Feedback loop: Where learning is shared externally, the organisation will also seek to receive learning from other providers and incorporate this into local improvement work.

Oversight

The Patient Safety Specialist will maintain a log of all externally shared learning, including recipients, format, and feedback received. Oversight will be provided by the Quality and Safety Committee, which will review the impact of shared learning and ensure actions are embedded both internally and across the system.

Communication and Duty of Candour

Held Health is committed to transparency and honesty with patients and families. Where harm has occurred, we will provide timely explanations, apologies, and updates in line with the Duty of Candour.

Governance and Oversight

Effective governance and oversight are central to the delivery of the Patient Safety Incident Response Framework (PSIRF). Held Health is committed to ensuring that patient safety incident response is transparent, learning-focused, and embedded within wider quality governance structures.

Board-Level Accountability

The Board has ultimate accountability for patient safety.

The Executive Lead for Patient Safety, the Clinical Director, is responsible for ensuring the organisation complies with PSIRF requirements.

The Board will receive regular reports on incident response activity, learning, and improvement actions.

Patient Safety Specialist (PSS)

Provides expert leadership and coordination of PSIRF implementation.

Ensures that proportional, systems-based responses are undertaken.

Acts as the link between frontline teams, governance committees, and external partners.

Committees and Groups

Governance Committee: Provides assurance to the Board on all aspects of patient safety incident response, including oversight of investigations, thematic reviews, and learning dissemination.

Safeguarding Committee: Works in partnership with the PSG to ensure safeguarding issues identified through PSIRF are addressed and statutory duties are met.

Patient Safety Partners (PSPs): Participate in governance forums to ensure transparency, provide challenge, and contribute lived experience to decision-making.

Monitoring and Reporting

Incident response activity will be tracked using the patient safety incident management system

A quarterly PSIRF report will be presented to the Governance Committee, including:

Number and type of responses undertaken.

Timeliness of investigations.

Key themes and system learning.

Progress on improvement actions.

Evidence of patient and family involvement.

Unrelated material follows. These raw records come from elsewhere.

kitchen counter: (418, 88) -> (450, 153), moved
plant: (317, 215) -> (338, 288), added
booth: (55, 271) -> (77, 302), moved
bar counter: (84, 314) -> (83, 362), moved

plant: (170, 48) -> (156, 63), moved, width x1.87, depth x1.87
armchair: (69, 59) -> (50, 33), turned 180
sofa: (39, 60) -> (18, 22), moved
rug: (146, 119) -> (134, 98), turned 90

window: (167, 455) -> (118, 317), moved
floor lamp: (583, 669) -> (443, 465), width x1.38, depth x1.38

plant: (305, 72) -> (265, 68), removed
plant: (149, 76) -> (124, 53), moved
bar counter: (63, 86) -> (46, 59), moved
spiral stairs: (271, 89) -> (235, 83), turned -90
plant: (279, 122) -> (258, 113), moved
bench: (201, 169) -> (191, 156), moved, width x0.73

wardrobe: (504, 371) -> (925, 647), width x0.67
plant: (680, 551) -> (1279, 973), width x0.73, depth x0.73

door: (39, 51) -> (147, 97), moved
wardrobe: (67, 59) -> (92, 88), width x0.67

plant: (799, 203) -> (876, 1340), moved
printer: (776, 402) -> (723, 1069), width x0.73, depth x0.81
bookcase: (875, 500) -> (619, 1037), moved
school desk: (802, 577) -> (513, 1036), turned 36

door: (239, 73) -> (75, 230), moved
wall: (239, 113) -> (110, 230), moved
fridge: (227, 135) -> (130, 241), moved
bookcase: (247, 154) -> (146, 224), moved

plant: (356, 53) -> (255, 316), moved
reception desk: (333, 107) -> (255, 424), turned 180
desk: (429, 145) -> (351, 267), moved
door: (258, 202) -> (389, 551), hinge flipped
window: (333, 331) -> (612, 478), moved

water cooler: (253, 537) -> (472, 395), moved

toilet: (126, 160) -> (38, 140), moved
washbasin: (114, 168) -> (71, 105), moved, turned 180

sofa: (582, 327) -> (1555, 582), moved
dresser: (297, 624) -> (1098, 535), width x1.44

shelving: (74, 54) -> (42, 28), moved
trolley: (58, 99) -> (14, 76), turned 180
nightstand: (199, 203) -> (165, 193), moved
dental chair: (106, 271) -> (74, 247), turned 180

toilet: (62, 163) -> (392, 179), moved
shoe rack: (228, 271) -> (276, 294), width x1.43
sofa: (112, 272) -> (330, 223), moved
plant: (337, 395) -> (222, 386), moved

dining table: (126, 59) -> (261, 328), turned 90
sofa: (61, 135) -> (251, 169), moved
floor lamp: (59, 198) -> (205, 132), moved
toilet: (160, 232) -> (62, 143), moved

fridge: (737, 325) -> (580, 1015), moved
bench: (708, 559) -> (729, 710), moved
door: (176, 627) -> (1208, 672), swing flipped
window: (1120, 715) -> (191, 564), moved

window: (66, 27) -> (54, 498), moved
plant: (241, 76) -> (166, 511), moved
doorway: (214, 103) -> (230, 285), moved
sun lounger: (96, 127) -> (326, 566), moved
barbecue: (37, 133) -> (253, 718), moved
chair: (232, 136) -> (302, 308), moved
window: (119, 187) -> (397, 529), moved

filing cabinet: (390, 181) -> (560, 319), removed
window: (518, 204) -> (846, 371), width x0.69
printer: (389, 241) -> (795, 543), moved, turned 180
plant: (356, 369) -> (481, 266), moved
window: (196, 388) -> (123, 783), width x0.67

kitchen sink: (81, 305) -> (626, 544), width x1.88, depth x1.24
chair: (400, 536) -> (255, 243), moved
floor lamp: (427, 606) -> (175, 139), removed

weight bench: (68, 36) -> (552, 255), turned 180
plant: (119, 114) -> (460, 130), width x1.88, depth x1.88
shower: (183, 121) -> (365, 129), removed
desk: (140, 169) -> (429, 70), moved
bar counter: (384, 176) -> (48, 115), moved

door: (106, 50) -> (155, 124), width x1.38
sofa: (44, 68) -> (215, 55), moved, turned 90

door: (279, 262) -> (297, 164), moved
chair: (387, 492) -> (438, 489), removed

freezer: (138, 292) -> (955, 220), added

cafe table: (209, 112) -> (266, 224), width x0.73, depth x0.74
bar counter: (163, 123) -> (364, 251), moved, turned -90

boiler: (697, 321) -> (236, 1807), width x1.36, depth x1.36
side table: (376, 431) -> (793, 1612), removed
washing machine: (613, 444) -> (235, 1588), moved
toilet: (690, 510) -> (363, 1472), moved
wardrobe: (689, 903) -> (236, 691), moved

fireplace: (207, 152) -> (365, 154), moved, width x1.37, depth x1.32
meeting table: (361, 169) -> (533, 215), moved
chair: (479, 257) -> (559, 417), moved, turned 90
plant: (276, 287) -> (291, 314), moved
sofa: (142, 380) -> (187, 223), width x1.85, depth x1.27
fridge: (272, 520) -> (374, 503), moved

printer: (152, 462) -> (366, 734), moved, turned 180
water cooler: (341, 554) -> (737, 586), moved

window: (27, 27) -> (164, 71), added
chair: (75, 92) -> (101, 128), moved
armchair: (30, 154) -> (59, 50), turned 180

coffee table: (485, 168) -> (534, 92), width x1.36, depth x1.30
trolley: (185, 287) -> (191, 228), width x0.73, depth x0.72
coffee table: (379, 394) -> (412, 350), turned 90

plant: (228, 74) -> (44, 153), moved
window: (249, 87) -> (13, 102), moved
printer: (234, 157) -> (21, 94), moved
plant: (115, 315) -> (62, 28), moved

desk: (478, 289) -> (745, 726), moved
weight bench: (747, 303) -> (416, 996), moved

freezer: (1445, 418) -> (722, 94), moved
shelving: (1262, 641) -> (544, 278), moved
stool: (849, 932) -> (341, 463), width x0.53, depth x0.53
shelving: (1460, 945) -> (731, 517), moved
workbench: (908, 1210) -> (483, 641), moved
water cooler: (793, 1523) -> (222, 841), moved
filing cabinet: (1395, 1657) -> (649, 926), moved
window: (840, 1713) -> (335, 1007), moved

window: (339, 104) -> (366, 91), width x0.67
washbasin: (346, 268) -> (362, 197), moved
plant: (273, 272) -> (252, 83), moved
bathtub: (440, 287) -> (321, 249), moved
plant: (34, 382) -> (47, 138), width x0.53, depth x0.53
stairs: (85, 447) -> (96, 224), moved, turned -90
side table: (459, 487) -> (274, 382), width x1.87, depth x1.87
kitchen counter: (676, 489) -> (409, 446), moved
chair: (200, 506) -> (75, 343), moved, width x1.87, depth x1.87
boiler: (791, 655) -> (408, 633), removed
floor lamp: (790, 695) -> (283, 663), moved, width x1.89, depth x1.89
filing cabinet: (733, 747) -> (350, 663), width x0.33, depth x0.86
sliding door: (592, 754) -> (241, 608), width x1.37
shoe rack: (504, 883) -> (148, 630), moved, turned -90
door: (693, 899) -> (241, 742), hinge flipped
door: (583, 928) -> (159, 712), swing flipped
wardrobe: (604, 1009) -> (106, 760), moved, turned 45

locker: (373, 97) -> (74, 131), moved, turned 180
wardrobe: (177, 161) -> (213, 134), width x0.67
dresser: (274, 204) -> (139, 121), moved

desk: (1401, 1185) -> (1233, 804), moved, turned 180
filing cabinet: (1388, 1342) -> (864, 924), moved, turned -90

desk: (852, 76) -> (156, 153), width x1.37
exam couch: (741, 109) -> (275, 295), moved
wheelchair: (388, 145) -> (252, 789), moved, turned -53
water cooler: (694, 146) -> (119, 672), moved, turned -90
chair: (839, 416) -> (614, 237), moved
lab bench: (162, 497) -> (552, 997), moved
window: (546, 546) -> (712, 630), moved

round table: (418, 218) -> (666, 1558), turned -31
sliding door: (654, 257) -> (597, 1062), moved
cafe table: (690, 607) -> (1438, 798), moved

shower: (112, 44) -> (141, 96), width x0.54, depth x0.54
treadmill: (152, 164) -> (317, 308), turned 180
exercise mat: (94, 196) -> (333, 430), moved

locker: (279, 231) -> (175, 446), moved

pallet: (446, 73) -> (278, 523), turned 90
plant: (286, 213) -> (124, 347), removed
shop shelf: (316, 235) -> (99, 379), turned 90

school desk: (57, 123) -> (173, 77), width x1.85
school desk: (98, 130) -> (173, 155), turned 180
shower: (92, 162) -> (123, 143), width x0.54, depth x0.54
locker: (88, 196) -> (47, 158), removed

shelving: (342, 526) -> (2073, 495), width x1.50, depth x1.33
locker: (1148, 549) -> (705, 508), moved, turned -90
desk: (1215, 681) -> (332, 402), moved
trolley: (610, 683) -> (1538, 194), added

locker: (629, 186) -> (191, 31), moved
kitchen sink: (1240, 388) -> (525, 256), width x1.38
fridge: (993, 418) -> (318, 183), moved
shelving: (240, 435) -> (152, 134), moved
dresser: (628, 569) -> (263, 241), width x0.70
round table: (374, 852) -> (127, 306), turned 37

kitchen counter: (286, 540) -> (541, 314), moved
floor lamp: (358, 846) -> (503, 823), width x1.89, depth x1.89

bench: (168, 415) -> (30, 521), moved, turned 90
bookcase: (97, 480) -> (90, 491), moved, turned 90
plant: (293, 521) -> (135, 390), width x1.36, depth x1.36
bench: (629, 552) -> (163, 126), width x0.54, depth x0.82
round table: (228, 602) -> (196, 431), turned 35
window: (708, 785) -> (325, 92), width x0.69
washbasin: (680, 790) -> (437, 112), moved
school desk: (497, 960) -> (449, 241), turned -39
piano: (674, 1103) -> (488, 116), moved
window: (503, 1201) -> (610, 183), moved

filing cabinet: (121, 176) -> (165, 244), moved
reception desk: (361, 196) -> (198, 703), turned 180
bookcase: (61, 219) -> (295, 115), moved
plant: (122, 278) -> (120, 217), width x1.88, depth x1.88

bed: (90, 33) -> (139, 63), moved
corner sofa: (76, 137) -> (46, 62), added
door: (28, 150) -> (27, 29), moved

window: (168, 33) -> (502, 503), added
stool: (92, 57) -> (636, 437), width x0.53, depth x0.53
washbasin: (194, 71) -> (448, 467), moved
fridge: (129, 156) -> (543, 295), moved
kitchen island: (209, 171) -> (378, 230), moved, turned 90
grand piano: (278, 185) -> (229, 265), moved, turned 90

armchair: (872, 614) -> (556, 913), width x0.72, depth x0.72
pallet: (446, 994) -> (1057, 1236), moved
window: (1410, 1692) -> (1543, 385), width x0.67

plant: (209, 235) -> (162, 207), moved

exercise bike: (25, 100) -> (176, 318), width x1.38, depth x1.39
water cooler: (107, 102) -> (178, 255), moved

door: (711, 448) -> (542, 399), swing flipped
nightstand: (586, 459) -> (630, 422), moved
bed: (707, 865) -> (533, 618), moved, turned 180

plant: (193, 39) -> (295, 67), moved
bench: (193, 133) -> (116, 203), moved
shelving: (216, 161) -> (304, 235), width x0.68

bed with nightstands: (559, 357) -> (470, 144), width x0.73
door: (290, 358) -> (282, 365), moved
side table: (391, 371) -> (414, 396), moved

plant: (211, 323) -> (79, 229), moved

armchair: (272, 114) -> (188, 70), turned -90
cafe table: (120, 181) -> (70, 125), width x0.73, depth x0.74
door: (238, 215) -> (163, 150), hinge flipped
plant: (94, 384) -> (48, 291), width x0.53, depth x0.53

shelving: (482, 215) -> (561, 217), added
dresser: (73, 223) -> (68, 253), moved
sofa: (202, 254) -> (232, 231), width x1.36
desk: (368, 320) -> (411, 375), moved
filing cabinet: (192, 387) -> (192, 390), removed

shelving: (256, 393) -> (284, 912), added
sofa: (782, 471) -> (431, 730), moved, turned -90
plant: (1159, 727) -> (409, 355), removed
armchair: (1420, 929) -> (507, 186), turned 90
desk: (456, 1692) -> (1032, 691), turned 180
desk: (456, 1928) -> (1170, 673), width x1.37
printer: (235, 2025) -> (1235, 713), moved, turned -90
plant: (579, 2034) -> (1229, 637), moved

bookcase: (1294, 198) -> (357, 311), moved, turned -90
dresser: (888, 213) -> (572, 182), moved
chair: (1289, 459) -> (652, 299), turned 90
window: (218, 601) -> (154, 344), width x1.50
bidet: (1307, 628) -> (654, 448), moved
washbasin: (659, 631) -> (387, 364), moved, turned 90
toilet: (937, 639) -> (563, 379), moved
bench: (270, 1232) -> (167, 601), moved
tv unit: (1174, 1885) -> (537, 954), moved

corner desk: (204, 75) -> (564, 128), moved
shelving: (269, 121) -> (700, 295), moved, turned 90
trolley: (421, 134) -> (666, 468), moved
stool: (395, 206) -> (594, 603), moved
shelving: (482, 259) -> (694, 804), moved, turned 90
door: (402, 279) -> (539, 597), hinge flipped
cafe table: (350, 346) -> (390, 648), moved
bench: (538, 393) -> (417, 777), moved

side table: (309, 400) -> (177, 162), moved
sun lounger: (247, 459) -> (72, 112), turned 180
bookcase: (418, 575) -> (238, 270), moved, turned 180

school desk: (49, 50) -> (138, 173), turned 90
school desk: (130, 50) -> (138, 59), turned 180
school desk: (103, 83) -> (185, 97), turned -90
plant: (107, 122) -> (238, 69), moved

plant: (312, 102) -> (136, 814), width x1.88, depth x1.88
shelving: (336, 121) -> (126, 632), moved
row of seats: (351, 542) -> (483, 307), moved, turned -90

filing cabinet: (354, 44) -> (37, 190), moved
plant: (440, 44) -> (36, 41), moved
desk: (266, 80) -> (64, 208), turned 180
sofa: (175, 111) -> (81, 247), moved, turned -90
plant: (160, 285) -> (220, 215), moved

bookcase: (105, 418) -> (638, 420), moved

Annual PSIRF outcomes will be published publicly in the Quality Account to demonstrate transparency and accountability.

External Oversight

The organisation will share relevant themes and learning with the Integrated Care Board (ICB), NHS England, and other partners where appropriate.

Participation in regional and national safety collaboratives will ensure that local learning contributes to wider system improvement.

Monitoring and Review

This policy will be reviewed annually or sooner if national guidance changes. Learning outcomes will be monitored, and progress reported quarterly to the leadership team.